### Electronics engineering source data
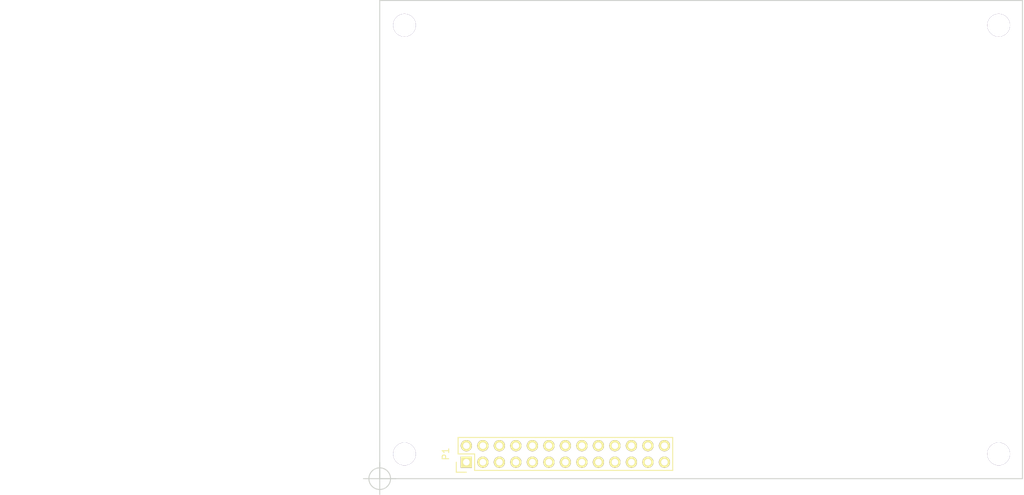
<source format=kicad_pcb>
(kicad_pcb (version 4) (host pcbnew "(2015-08-07 BZR 6071, Git 6018bb6)-product")

  (general
    (links 1)
    (no_connects 1)
    (area 37.854284 69.30412 197.449763 147.28)
    (thickness 1.6)
    (drawings 18)
    (tracks 0)
    (zones 0)
    (modules 5)
    (nets 26)
  )

  (page A4)
  (layers
    (0 F.Cu signal)
    (31 B.Cu signal)
    (32 B.Adhes user)
    (33 F.Adhes user)
    (34 B.Paste user)
    (35 F.Paste user)
    (36 B.SilkS user)
    (37 F.SilkS user)
    (38 B.Mask user)
    (39 F.Mask user)
    (40 Dwgs.User user)
    (41 Cmts.User user)
    (42 Eco1.User user)
    (43 Eco2.User user)
    (44 Edge.Cuts user)
    (45 Margin user)
    (46 B.CrtYd user)
    (47 F.CrtYd user)
    (48 B.Fab user)
    (49 F.Fab user)
  )

  (setup
    (last_trace_width 0.25)
    (trace_clearance 0.2)
    (zone_clearance 0.508)
    (zone_45_only no)
    (trace_min 0.2)
    (segment_width 0.2)
    (edge_width 0.15)
    (via_size 0.6)
    (via_drill 0.4)
    (via_min_size 0.4)
    (via_min_drill 0.3)
    (uvia_size 0.3)
    (uvia_drill 0.1)
    (uvias_allowed no)
    (uvia_min_size 0.2)
    (uvia_min_drill 0.1)
    (pcb_text_width 0.3)
    (pcb_text_size 1.5 1.5)
    (mod_edge_width 0.15)
    (mod_text_size 1 1)
    (mod_text_width 0.15)
    (pad_size 3.302 3.302)
    (pad_drill 3.302)
    (pad_to_mask_clearance 0.0762)
    (aux_axis_origin 96.52 144.78)
    (grid_origin 96.52 144.78)
    (visible_elements FFFFFF7F)
    (pcbplotparams
      (layerselection 0x000fc_80000001)
      (usegerberextensions false)
      (excludeedgelayer true)
      (linewidth 0.100000)
      (plotframeref false)
      (viasonmask false)
      (mode 1)
      (useauxorigin false)
      (hpglpennumber 1)
      (hpglpenspeed 20)
      (hpglpendiameter 15)
      (hpglpenoverlay 2)
      (psnegative false)
      (psa4output false)
      (plotreference true)
      (plotvalue true)
      (plotinvisibletext false)
      (padsonsilk false)
      (subtractmaskfromsilk false)
      (outputformat 1)
      (mirror false)
      (drillshape 0)
      (scaleselection 1)
      (outputdirectory ""))
  )

  (net 0 "")
  (net 1 GND)
  (net 2 +5V)
  (net 3 +3V3)
  (net 4 GPIO_SPI_CS#)
  (net 5 GPIO_UART1_TXD)
  (net 6 GPIO_SPI_MISO)
  (net 7 GPIO_UART1_RXD)
  (net 8 GPIO_SPI_MOSI)
  (net 9 GPIO_UART1_CTS)
  (net 10 GPIO_SPI_CLK)
  (net 11 GPIO_UART1_RTS)
  (net 12 GPIO_I2C_SCL)
  (net 13 GPIO_I2S_CLK)
  (net 14 GPIO_I2C_SDA)
  (net 15 GPIO_I2S_FRM)
  (net 16 GPIO_UART2_TXD)
  (net 17 GPIO_I2S_DO)
  (net 18 GPIO_UART2_RXD)
  (net 19 GPIO_I2S_DI)
  (net 20 GPIO_S5_0)
  (net 21 GPIO_PWM0)
  (net 22 GPIO_S5_1)
  (net 23 GPIO_PWM1)
  (net 24 GPIO_S5_2)
  (net 25 I2SMCLK_GPIO)

  (net_class Default "This is the default net class."
    (clearance 0.2)
    (trace_width 0.25)
    (via_dia 0.6)
    (via_drill 0.4)
    (uvia_dia 0.3)
    (uvia_drill 0.1)
    (add_net +3V3)
    (add_net +5V)
    (add_net GND)
    (add_net GPIO_I2C_SCL)
    (add_net GPIO_I2C_SDA)
    (add_net GPIO_I2S_CLK)
    (add_net GPIO_I2S_DI)
    (add_net GPIO_I2S_DO)
    (add_net GPIO_I2S_FRM)
    (add_net GPIO_PWM0)
    (add_net GPIO_PWM1)
    (add_net GPIO_S5_0)
    (add_net GPIO_S5_1)
    (add_net GPIO_S5_2)
    (add_net GPIO_SPI_CLK)
    (add_net GPIO_SPI_CS#)
    (add_net GPIO_SPI_MISO)
    (add_net GPIO_SPI_MOSI)
    (add_net GPIO_UART1_CTS)
    (add_net GPIO_UART1_RTS)
    (add_net GPIO_UART1_RXD)
    (add_net GPIO_UART1_TXD)
    (add_net GPIO_UART2_RXD)
    (add_net GPIO_UART2_TXD)
    (add_net I2SMCLK_GPIO)
  )

  (module Pin_Headers:Pin_Header_Straight_2x13 locked (layer F.Cu) (tedit 577F1E14) (tstamp 57710C62)
    (at 109.855 142.24 90)
    (descr "Through hole pin header")
    (tags "pin header")
    (path /576C994F)
    (fp_text reference P1 (at 1.27 -3.175 90) (layer F.SilkS)
      (effects (font (size 1 1) (thickness 0.15)))
    )
    (fp_text value CONN_02X13 (at 5.08 3.175 180) (layer F.Fab) hide
      (effects (font (size 1 1) (thickness 0.15)))
    )
    (fp_line (start -1.75 -1.75) (end -1.75 32.25) (layer F.CrtYd) (width 0.05))
    (fp_line (start 4.3 -1.75) (end 4.3 32.25) (layer F.CrtYd) (width 0.05))
    (fp_line (start -1.75 -1.75) (end 4.3 -1.75) (layer F.CrtYd) (width 0.05))
    (fp_line (start -1.75 32.25) (end 4.3 32.25) (layer F.CrtYd) (width 0.05))
    (fp_line (start 3.81 -1.27) (end 3.81 31.75) (layer F.SilkS) (width 0.15))
    (fp_line (start -1.27 1.27) (end -1.27 31.75) (layer F.SilkS) (width 0.15))
    (fp_line (start 3.81 31.75) (end -1.27 31.75) (layer F.SilkS) (width 0.15))
    (fp_line (start 3.81 -1.27) (end 1.27 -1.27) (layer F.SilkS) (width 0.15))
    (fp_line (start 0 -1.55) (end -1.55 -1.55) (layer F.SilkS) (width 0.15))
    (fp_line (start 1.27 -1.27) (end 1.27 1.27) (layer F.SilkS) (width 0.15))
    (fp_line (start 1.27 1.27) (end -1.27 1.27) (layer F.SilkS) (width 0.15))
    (fp_line (start -1.55 -1.55) (end -1.55 0) (layer F.SilkS) (width 0.15))
    (pad 1 thru_hole rect (at 0 0 90) (size 1.7272 1.7272) (drill 1.016) (layers *.Cu *.Mask F.SilkS)
      (net 1 GND))
    (pad 2 thru_hole oval (at 2.54 0 90) (size 1.7272 1.7272) (drill 1.016) (layers *.Cu *.Mask F.SilkS)
      (net 1 GND))
    (pad 3 thru_hole oval (at 0 2.54 90) (size 1.7272 1.7272) (drill 1.016) (layers *.Cu *.Mask F.SilkS)
      (net 2 +5V))
    (pad 4 thru_hole oval (at 2.54 2.54 90) (size 1.7272 1.7272) (drill 1.016) (layers *.Cu *.Mask F.SilkS)
      (net 3 +3V3))
    (pad 5 thru_hole oval (at 0 5.08 90) (size 1.7272 1.7272) (drill 1.016) (layers *.Cu *.Mask F.SilkS)
      (net 4 GPIO_SPI_CS#))
    (pad 6 thru_hole oval (at 2.54 5.08 90) (size 1.7272 1.7272) (drill 1.016) (layers *.Cu *.Mask F.SilkS)
      (net 5 GPIO_UART1_TXD))
    (pad 7 thru_hole oval (at 0 7.62 90) (size 1.7272 1.7272) (drill 1.016) (layers *.Cu *.Mask F.SilkS)
      (net 6 GPIO_SPI_MISO))
    (pad 8 thru_hole oval (at 2.54 7.62 90) (size 1.7272 1.7272) (drill 1.016) (layers *.Cu *.Mask F.SilkS)
      (net 7 GPIO_UART1_RXD))
    (pad 9 thru_hole oval (at 0 10.16 90) (size 1.7272 1.7272) (drill 1.016) (layers *.Cu *.Mask F.SilkS)
      (net 8 GPIO_SPI_MOSI))
    (pad 10 thru_hole oval (at 2.54 10.16 90) (size 1.7272 1.7272) (drill 1.016) (layers *.Cu *.Mask F.SilkS)
      (net 9 GPIO_UART1_CTS))
    (pad 11 thru_hole oval (at 0 12.7 90) (size 1.7272 1.7272) (drill 1.016) (layers *.Cu *.Mask F.SilkS)
      (net 10 GPIO_SPI_CLK))
    (pad 12 thru_hole oval (at 2.54 12.7 90) (size 1.7272 1.7272) (drill 1.016) (layers *.Cu *.Mask F.SilkS)
      (net 11 GPIO_UART1_RTS))
    (pad 13 thru_hole oval (at 0 15.24 90) (size 1.7272 1.7272) (drill 1.016) (layers *.Cu *.Mask F.SilkS)
      (net 12 GPIO_I2C_SCL))
    (pad 14 thru_hole oval (at 2.54 15.24 90) (size 1.7272 1.7272) (drill 1.016) (layers *.Cu *.Mask F.SilkS)
      (net 13 GPIO_I2S_CLK))
    (pad 15 thru_hole oval (at 0 17.78 90) (size 1.7272 1.7272) (drill 1.016) (layers *.Cu *.Mask F.SilkS)
      (net 14 GPIO_I2C_SDA))
    (pad 16 thru_hole oval (at 2.54 17.78 90) (size 1.7272 1.7272) (drill 1.016) (layers *.Cu *.Mask F.SilkS)
      (net 15 GPIO_I2S_FRM))
    (pad 17 thru_hole oval (at 0 20.32 90) (size 1.7272 1.7272) (drill 1.016) (layers *.Cu *.Mask F.SilkS)
      (net 16 GPIO_UART2_TXD))
    (pad 18 thru_hole oval (at 2.54 20.32 90) (size 1.7272 1.7272) (drill 1.016) (layers *.Cu *.Mask F.SilkS)
      (net 17 GPIO_I2S_DO))
    (pad 19 thru_hole oval (at 0 22.86 90) (size 1.7272 1.7272) (drill 1.016) (layers *.Cu *.Mask F.SilkS)
      (net 18 GPIO_UART2_RXD))
    (pad 20 thru_hole oval (at 2.54 22.86 90) (size 1.7272 1.7272) (drill 1.016) (layers *.Cu *.Mask F.SilkS)
      (net 19 GPIO_I2S_DI))
    (pad 21 thru_hole oval (at 0 25.4 90) (size 1.7272 1.7272) (drill 1.016) (layers *.Cu *.Mask F.SilkS)
      (net 20 GPIO_S5_0))
    (pad 22 thru_hole oval (at 2.54 25.4 90) (size 1.7272 1.7272) (drill 1.016) (layers *.Cu *.Mask F.SilkS)
      (net 21 GPIO_PWM0))
    (pad 23 thru_hole oval (at 0 27.94 90) (size 1.7272 1.7272) (drill 1.016) (layers *.Cu *.Mask F.SilkS)
      (net 22 GPIO_S5_1))
    (pad 24 thru_hole oval (at 2.54 27.94 90) (size 1.7272 1.7272) (drill 1.016) (layers *.Cu *.Mask F.SilkS)
      (net 23 GPIO_PWM1))
    (pad 25 thru_hole oval (at 0 30.48 90) (size 1.7272 1.7272) (drill 1.016) (layers *.Cu *.Mask F.SilkS)
      (net 24 GPIO_S5_2))
    (pad 26 thru_hole oval (at 2.54 30.48 90) (size 1.7272 1.7272) (drill 1.016) (layers *.Cu *.Mask F.SilkS)
      (net 25 I2SMCLK_GPIO))
    (model Pin_Headers.3dshapes/Pin_Header_Straight_2x13.wrl
      (at (xyz 0.05 -0.6 0))
      (scale (xyz 1 1 1))
      (rotate (xyz 0 0 90))
    )
  )

  (module Mounting_Holes:MountingHole_3-5mm locked (layer F.Cu) (tedit 58633422) (tstamp 577DA462)
    (at 191.77 140.97)
    (descr "Mounting hole, Befestigungsbohrung, 3,5mm, No Annular, Kein Restring,")
    (tags "Mounting hole, Befestigungsbohrung, 3,5mm, No Annular, Kein Restring,")
    (path /58633372)
    (fp_text reference MK2 (at 0 -4.50088) (layer F.SilkS) hide
      (effects (font (size 1 1) (thickness 0.15)))
    )
    (fp_text value Mounting_Hole (at 0 5.00126) (layer F.Fab) hide
      (effects (font (size 1 1) (thickness 0.15)))
    )
    (fp_circle (center 0 0) (end 3.5 0) (layer Cmts.User) (width 0.381))
    (pad 1 thru_hole circle (at 0 0) (size 3.5 3.5) (drill 3.5) (layers))
  )

  (module Mounting_Holes:MountingHole_3-5mm locked (layer F.Cu) (tedit 58633418) (tstamp 577F1CAE)
    (at 100.33 140.97)
    (descr "Mounting hole, Befestigungsbohrung, 3,5mm, No Annular, Kein Restring,")
    (tags "Mounting hole, Befestigungsbohrung, 3,5mm, No Annular, Kein Restring,")
    (path /58633409)
    (fp_text reference MK1 (at 0 -4.50088) (layer F.SilkS) hide
      (effects (font (size 1 1) (thickness 0.15)))
    )
    (fp_text value Mounting_Hole (at 0 5.00126) (layer F.Fab) hide
      (effects (font (size 1 1) (thickness 0.15)))
    )
    (fp_circle (center 0 0) (end 3.5 0) (layer Cmts.User) (width 0.381))
    (pad 1 thru_hole circle (at 0 0) (size 3.5 3.5) (drill 3.5) (layers))
  )

  (module Mounting_Holes:MountingHole_3-5mm locked (layer F.Cu) (tedit 58633440) (tstamp 577F1CB9)
    (at 100.33 74.93)
    (descr "Mounting hole, Befestigungsbohrung, 3,5mm, No Annular, Kein Restring,")
    (tags "Mounting hole, Befestigungsbohrung, 3,5mm, No Annular, Kein Restring,")
    (path /5863348E)
    (fp_text reference MK4 (at 0 -4.50088) (layer F.SilkS) hide
      (effects (font (size 1 1) (thickness 0.15)))
    )
    (fp_text value Mounting_Hole (at 0 5.00126) (layer F.Fab) hide
      (effects (font (size 1 1) (thickness 0.15)))
    )
    (fp_circle (center 0 0) (end 3.5 0) (layer Cmts.User) (width 0.381))
    (pad 1 thru_hole circle (at 0 0) (size 3.5 3.5) (drill 3.5) (layers))
  )

  (module Mounting_Holes:MountingHole_3-5mm locked (layer F.Cu) (tedit 58633432) (tstamp 577F1CC4)
    (at 191.77 74.93)
    (descr "Mounting hole, Befestigungsbohrung, 3,5mm, No Annular, Kein Restring,")
    (tags "Mounting hole, Befestigungsbohrung, 3,5mm, No Annular, Kein Restring,")
    (path /58633454)
    (fp_text reference MK3 (at 0 -4.50088) (layer F.SilkS) hide
      (effects (font (size 1 1) (thickness 0.15)))
    )
    (fp_text value Mounting_Hole (at 0 5.00126) (layer F.Fab) hide
      (effects (font (size 1 1) (thickness 0.15)))
    )
    (fp_circle (center 0 0) (end 3.5 0) (layer Cmts.User) (width 0.381))
    (pad 1 thru_hole circle (at 0 0) (size 3.5 3.5) (drill 3.5) (layers))
  )

  (gr_text "NOTE: NO BOTTOM SIDE OR THROUGH-HOLE\nCOMPONENTS IN THE AREAS DESIGNATED IN THE\nDWGS.USER LAYER TO AVOID COLLISION WITH\nMINNOWBOARD ETHERNET AND USB CONNECTORS." (at 66.421 101.092) (layer Cmts.User)
    (effects (font (size 1.5 1.5) (thickness 0.3)))
  )
  (gr_line (start 176.53 111.02) (end 195.58 97.83) (angle 90) (layer Dwgs.User) (width 0.2))
  (gr_line (start 176.53 97.83) (end 195.58 111.02) (angle 90) (layer Dwgs.User) (width 0.2))
  (gr_line (start 115.57 93.05) (end 96.52 109.15) (angle 90) (layer Dwgs.User) (width 0.2))
  (gr_line (start 96.52 93.05) (end 115.57 109.15) (angle 90) (layer Dwgs.User) (width 0.2))
  (gr_line (start 96.52 109.15) (end 96.52 93.05) (angle 90) (layer Dwgs.User) (width 0.2))
  (gr_line (start 115.57 109.15) (end 96.52 109.15) (angle 90) (layer Dwgs.User) (width 0.2))
  (gr_line (start 115.57 93.05) (end 115.57 109.15) (angle 90) (layer Dwgs.User) (width 0.2))
  (gr_line (start 96.52 93.05) (end 115.57 93.05) (angle 90) (layer Dwgs.User) (width 0.2))
  (gr_line (start 176.53 111.02) (end 176.53 97.83) (angle 90) (layer Dwgs.User) (width 0.2))
  (gr_line (start 195.58 111.02) (end 176.53 111.02) (angle 90) (layer Dwgs.User) (width 0.2))
  (gr_line (start 195.58 97.83) (end 195.58 111.02) (angle 90) (layer Dwgs.User) (width 0.2))
  (gr_line (start 176.53 97.83) (end 195.58 97.83) (angle 90) (layer Dwgs.User) (width 0.2))
  (target plus (at 96.52 144.78) (size 5) (width 0.15) (layer Edge.Cuts))
  (gr_line (start 96.52 71.12) (end 96.52 144.78) (angle 90) (layer Edge.Cuts) (width 0.15))
  (gr_line (start 195.4276 71.12) (end 96.52 71.12) (angle 90) (layer Edge.Cuts) (width 0.15))
  (gr_line (start 195.4276 144.78) (end 195.4276 71.12) (angle 90) (layer Edge.Cuts) (width 0.15))
  (gr_line (start 96.52 144.78) (end 195.4276 144.78) (angle 90) (layer Edge.Cuts) (width 0.15))

)

</source>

### What is required
Say again, word for word, the lines beginning at the top of the data and ending with the line that has "(uvia_min_size 0.2)". Skip the pictures.

### Finished task
<source format=kicad_pcb>
(kicad_pcb (version 4) (host pcbnew "(2015-08-07 BZR 6071, Git 6018bb6)-product")

  (general
    (links 1)
    (no_connects 1)
    (area 37.854284 69.30412 197.449763 147.28)
    (thickness 1.6)
    (drawings 18)
    (tracks 0)
    (zones 0)
    (modules 5)
    (nets 26)
  )

  (page A4)
  (layers
    (0 F.Cu signal)
    (31 B.Cu signal)
    (32 B.Adhes user)
    (33 F.Adhes user)
    (34 B.Paste user)
    (35 F.Paste user)
    (36 B.SilkS user)
    (37 F.SilkS user)
    (38 B.Mask user)
    (39 F.Mask user)
    (40 Dwgs.User user)
    (41 Cmts.User user)
    (42 Eco1.User user)
    (43 Eco2.User user)
    (44 Edge.Cuts user)
    (45 Margin user)
    (46 B.CrtYd user)
    (47 F.CrtYd user)
    (48 B.Fab user)
    (49 F.Fab user)
  )

  (setup
    (last_trace_width 0.25)
    (trace_clearance 0.2)
    (zone_clearance 0.508)
    (zone_45_only no)
    (trace_min 0.2)
    (segment_width 0.2)
    (edge_width 0.15)
    (via_size 0.6)
    (via_drill 0.4)
    (via_min_size 0.4)
    (via_min_drill 0.3)
    (uvia_size 0.3)
    (uvia_drill 0.1)
    (uvias_allowed no)
    (uvia_min_size 0.2)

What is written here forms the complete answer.